Another great thing about this adventure is that I could bring my family and make it a cool tourist trip. We had people on rafts and inflatable kayaks as well as our crew of hard-shell kayakers. My oldest brother, Mark, passed away six years ago, and his daughter, Gabrielle, now fifteen years old, came on her first Weihenmayer adventure, paddling with a huge smile on her face through the big rapids. Sounds like we may have a future extreme athlete in the family. And my wife, Ellie, ran her first class IV in a tandem inflatable kayak, punching through a big smacker of a wave. Before the river, we went to Machu Pichu and other ancient Inca sites, like Ollantaytambo, and we were all blown away by this ancient people who cobbled together dozens of other civilizations to form such a sophisticated empire. The huge dwellings were made of perfectly stacked rock, like a real-world Lego set. Some temples were perfectly circular, a testament to what humans can achieve! My favorite part of the Sacred Valley was Moray, a series of amphitheater-shaped terraces in the high mountains. It probably served as an agricultural laboratory and seed cultivation site, but our kids had a blast racing from the bottom to the top along what are called, “sky steps,” precarious stones jutting out into space which run diagonally connecting each terrace. Julio Comacho was our tour guide and expert on the Incan empire who really made that part of the trip a delight.

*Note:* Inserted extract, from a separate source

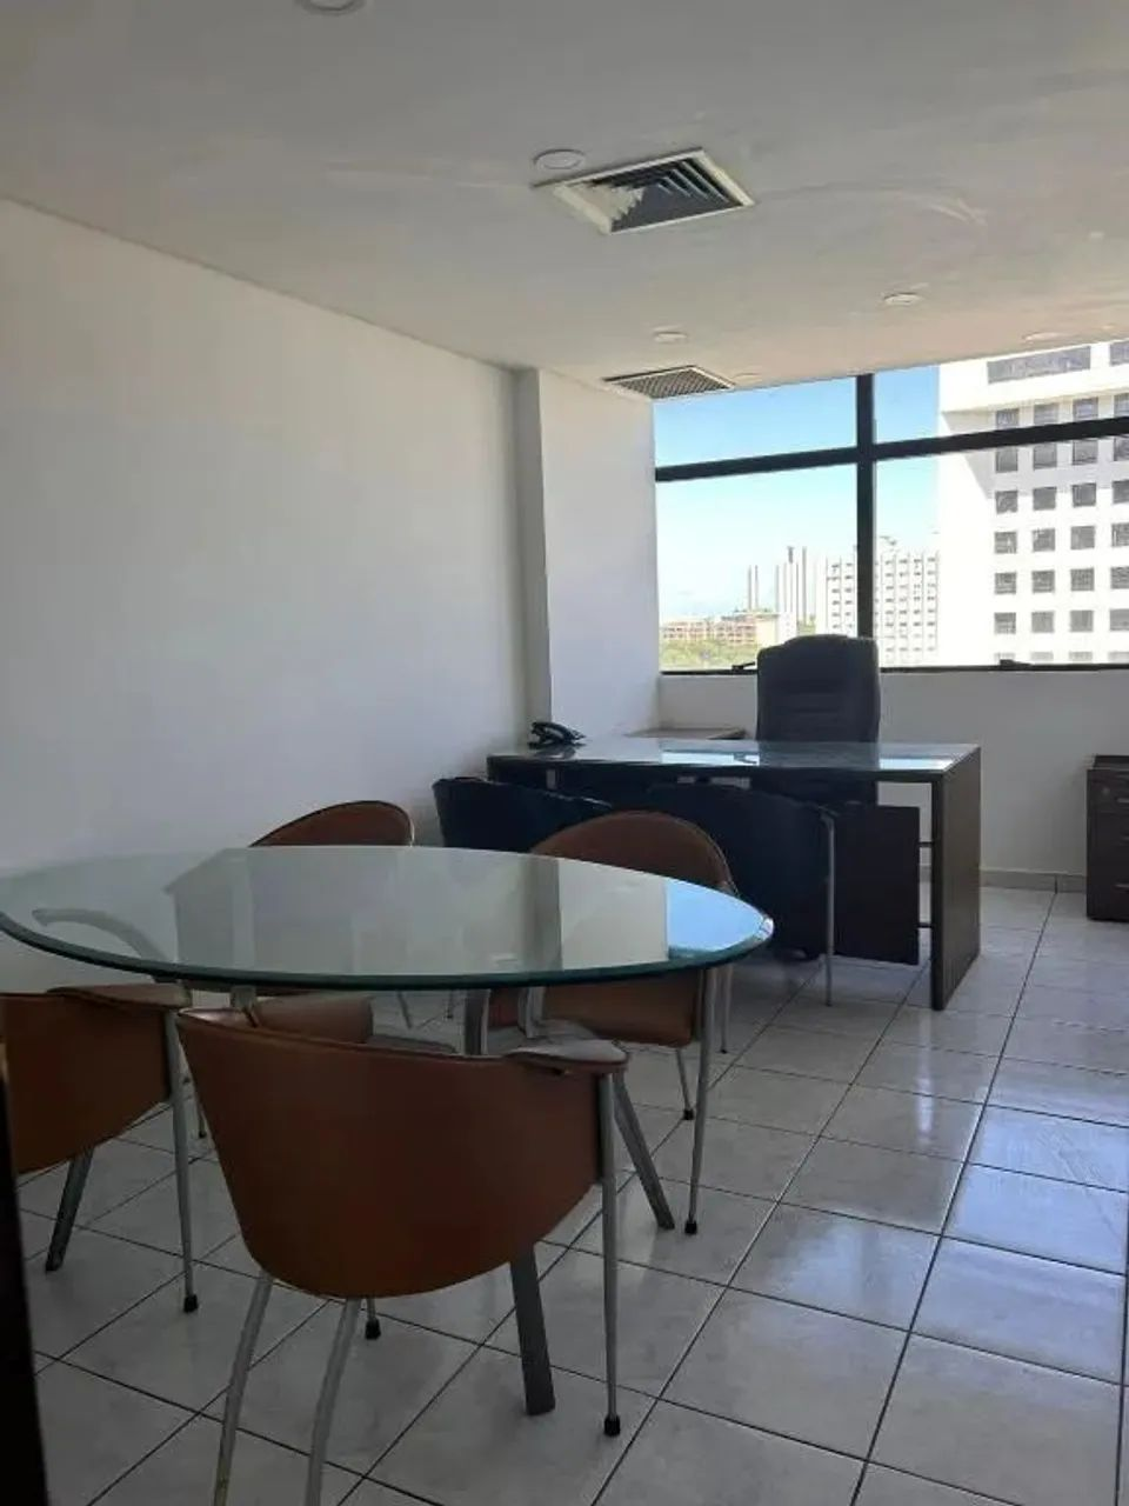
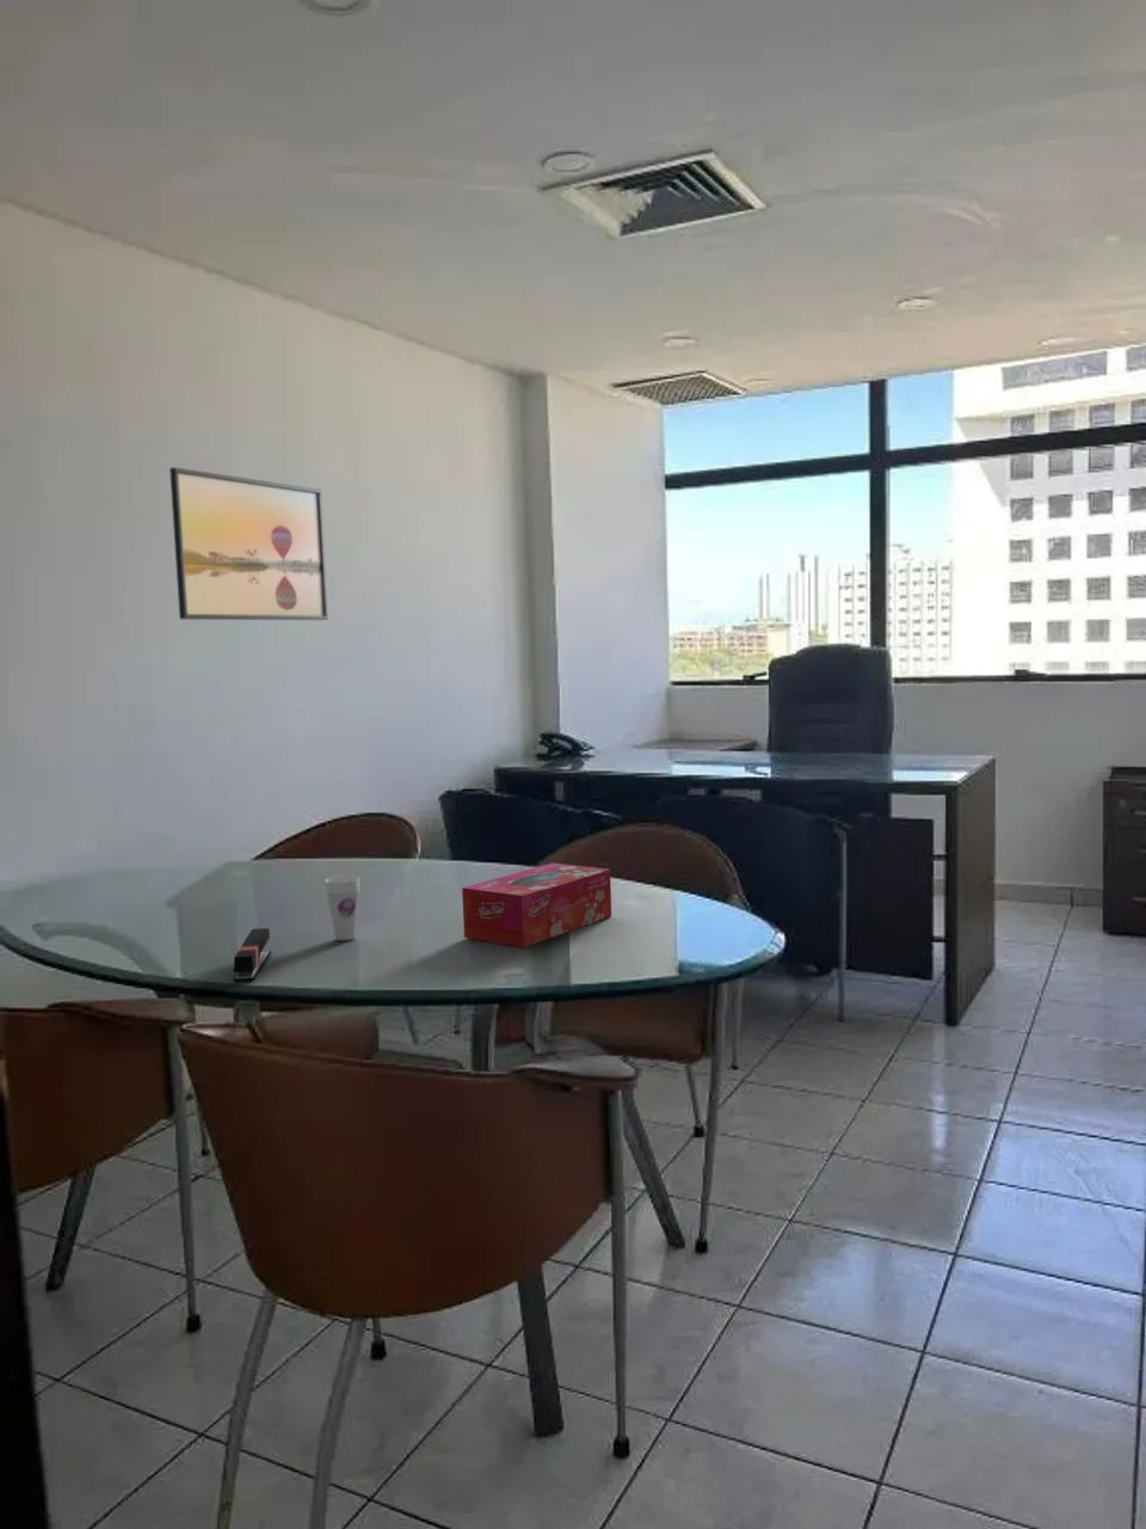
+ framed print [169,466,330,621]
+ tissue box [461,862,613,949]
+ cup [324,874,360,941]
+ stapler [232,927,272,984]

After the Apurímac, we headed to another river, the Yanatile, which had a lot more volume. The first day of this trip was constant Class II with rapids that lasted for twenty minutes or more. It was scary not to be able to escape and eddy out when I wanted to. This river flows into the Urubamba, which is the major river coming down from Cuzco. At this point, the river becomes very big and powerful and I was a little panicked trying to get through the massive powerful eddy lines that came close to flipping me. Despite the oozing festering bug bites that dot our arms and legs and serve as reminders of our campsites, it was an awesome adventure, and I’d like to go back next summer for other stunning rivers waiting to be descended as well as mountains waiting to be climbed.